PROBLEM REQUIREMENTS.
When a line in the entries below contains "clicked", tally it; give the tally with nothing added.

DATA SUPPLIED.
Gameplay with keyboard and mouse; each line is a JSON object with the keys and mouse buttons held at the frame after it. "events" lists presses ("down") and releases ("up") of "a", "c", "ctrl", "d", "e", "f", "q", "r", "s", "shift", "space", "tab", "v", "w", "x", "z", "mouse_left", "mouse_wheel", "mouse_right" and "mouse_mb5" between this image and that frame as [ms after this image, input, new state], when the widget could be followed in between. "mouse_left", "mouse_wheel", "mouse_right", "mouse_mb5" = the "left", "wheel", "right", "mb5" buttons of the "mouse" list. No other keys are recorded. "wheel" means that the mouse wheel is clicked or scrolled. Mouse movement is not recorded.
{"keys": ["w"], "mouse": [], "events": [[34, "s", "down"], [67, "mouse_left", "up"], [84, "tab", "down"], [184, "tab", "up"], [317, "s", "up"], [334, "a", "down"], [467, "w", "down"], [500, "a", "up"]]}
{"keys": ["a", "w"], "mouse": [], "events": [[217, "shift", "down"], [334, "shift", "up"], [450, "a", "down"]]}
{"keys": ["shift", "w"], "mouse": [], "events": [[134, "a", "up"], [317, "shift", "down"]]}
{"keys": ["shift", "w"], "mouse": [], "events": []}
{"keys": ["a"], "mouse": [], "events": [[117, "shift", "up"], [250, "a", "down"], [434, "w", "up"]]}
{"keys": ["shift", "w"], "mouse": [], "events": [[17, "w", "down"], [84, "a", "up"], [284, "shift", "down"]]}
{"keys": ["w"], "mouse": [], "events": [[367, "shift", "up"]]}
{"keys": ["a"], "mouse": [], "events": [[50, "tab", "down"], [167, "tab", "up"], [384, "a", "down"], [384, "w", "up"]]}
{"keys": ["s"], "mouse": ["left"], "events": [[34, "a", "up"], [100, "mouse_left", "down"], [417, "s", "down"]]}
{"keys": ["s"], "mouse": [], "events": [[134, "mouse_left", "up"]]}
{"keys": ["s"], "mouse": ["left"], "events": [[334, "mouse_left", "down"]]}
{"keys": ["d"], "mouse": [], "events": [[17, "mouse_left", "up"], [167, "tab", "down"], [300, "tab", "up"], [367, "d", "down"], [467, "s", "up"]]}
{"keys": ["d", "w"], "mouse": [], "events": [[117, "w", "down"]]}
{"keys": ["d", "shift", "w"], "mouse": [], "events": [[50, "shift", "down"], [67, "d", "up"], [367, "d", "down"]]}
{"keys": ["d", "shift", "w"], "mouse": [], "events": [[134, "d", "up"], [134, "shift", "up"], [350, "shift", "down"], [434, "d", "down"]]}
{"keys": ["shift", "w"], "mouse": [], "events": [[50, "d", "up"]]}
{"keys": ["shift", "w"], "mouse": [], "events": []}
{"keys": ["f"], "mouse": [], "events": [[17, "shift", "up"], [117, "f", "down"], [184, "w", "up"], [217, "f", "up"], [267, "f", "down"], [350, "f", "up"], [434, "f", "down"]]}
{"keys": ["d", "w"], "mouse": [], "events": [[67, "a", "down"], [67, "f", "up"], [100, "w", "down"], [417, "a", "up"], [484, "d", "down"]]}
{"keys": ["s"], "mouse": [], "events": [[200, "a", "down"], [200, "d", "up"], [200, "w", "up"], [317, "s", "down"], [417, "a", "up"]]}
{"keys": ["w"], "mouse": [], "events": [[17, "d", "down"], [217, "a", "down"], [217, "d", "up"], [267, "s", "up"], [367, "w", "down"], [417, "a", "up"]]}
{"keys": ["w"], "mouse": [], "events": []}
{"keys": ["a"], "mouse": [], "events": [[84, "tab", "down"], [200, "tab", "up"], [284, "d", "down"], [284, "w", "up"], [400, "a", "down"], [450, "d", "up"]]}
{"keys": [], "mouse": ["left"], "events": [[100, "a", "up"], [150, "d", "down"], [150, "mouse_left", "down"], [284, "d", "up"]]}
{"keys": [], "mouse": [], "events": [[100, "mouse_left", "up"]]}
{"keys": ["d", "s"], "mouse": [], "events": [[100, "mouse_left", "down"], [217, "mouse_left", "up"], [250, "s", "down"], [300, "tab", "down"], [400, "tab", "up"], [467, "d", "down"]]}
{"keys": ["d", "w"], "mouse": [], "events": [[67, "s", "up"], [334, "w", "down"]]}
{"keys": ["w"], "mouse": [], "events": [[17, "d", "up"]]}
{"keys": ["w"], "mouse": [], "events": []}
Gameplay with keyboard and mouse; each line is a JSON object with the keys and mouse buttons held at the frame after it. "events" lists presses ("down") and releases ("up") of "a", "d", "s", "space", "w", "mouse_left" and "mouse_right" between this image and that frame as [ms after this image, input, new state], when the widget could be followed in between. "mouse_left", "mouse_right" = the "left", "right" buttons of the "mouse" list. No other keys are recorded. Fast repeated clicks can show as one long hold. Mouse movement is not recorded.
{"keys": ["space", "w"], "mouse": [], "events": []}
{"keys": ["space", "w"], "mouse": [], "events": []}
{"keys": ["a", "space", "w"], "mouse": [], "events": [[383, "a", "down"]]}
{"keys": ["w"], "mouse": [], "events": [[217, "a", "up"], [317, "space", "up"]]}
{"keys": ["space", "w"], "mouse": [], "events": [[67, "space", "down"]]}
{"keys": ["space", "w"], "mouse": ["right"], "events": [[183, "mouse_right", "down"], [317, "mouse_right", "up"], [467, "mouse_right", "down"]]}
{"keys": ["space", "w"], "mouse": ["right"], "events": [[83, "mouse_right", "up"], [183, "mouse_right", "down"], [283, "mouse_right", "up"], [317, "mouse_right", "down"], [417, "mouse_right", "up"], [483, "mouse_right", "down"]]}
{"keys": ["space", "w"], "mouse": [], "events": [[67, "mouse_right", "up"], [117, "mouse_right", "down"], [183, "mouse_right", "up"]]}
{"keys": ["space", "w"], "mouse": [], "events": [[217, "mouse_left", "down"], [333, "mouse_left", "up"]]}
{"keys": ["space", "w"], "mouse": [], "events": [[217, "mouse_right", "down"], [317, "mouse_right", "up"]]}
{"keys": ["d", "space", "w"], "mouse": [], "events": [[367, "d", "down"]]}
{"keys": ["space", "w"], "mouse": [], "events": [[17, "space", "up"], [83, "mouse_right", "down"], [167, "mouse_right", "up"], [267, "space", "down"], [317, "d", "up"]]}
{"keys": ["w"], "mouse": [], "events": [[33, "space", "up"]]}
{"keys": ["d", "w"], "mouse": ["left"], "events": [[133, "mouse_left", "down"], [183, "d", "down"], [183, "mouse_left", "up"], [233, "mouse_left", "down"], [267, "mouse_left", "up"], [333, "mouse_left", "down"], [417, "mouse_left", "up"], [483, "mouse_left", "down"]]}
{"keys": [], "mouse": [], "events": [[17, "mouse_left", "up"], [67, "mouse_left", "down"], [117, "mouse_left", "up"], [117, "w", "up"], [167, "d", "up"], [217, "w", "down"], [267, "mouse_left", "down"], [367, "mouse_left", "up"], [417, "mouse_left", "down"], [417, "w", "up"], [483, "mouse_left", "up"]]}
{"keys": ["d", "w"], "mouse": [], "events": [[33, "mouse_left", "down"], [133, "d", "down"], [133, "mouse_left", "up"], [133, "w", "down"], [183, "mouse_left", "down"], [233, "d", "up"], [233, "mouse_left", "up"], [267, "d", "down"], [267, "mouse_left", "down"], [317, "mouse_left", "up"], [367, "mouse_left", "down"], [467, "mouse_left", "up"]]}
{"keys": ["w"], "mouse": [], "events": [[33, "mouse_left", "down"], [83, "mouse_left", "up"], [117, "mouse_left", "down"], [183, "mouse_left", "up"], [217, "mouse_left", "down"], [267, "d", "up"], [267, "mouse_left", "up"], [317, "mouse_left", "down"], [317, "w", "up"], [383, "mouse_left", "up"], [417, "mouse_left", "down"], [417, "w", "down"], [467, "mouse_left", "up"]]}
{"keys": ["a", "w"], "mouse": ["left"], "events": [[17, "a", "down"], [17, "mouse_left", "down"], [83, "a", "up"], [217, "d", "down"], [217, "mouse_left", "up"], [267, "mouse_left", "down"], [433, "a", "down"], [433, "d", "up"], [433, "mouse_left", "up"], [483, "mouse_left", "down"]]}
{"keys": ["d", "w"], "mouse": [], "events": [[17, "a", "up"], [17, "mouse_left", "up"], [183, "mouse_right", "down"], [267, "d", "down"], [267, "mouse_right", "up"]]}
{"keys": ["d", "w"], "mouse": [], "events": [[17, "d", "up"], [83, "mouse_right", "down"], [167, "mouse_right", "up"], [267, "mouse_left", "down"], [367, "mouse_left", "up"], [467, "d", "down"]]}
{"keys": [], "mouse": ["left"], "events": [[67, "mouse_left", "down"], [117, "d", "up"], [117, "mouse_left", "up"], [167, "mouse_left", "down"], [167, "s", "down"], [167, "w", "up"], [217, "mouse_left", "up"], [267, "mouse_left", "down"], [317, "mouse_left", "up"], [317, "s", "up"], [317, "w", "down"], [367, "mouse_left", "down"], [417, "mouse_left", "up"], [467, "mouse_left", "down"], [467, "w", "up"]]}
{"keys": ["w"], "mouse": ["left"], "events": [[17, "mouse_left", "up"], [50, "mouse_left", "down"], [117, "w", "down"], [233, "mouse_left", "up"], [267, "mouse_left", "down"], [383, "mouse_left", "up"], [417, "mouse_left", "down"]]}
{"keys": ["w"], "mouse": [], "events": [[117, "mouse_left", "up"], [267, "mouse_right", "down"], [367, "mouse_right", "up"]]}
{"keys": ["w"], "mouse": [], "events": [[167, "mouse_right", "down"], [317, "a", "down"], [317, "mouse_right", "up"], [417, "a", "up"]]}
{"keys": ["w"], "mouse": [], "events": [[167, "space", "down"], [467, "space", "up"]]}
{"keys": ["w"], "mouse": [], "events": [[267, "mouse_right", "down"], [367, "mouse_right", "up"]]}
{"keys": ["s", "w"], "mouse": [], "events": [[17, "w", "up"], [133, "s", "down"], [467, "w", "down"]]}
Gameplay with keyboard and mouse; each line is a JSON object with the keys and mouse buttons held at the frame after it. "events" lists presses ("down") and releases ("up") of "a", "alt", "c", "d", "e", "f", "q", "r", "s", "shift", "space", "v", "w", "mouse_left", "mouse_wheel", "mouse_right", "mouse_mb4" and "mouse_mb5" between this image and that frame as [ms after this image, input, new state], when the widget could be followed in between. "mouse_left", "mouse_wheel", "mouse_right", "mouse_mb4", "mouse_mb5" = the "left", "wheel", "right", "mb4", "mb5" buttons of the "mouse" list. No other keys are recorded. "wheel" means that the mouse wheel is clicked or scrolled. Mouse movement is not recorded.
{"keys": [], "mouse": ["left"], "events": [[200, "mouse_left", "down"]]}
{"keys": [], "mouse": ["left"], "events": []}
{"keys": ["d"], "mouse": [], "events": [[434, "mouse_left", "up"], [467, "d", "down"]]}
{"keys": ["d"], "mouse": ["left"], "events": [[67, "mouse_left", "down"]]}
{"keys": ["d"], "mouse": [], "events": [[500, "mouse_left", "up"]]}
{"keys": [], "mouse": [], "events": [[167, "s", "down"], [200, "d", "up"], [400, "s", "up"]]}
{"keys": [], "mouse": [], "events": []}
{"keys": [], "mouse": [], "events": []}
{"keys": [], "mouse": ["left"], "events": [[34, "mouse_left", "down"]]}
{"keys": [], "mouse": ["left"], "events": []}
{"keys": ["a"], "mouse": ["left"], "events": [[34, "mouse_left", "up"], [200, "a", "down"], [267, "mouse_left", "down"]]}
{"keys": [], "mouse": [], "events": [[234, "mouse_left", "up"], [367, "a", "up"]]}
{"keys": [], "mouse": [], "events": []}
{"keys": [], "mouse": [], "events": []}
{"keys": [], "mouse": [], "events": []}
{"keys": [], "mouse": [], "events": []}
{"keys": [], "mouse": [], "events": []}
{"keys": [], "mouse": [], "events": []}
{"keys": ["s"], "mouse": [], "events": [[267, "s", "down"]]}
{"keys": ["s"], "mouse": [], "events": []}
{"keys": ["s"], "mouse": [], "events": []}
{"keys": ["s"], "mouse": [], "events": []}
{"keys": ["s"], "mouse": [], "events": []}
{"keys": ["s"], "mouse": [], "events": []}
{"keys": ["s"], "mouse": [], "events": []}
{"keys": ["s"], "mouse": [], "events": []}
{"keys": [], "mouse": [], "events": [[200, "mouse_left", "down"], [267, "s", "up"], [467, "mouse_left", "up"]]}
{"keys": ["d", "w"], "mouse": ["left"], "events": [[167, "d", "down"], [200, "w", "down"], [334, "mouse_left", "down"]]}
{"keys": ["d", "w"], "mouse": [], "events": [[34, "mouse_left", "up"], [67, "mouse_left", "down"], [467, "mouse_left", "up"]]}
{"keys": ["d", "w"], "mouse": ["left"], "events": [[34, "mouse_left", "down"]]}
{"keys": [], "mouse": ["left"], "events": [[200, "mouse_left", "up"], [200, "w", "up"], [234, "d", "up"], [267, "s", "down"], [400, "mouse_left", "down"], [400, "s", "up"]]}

TASK RESULT.
2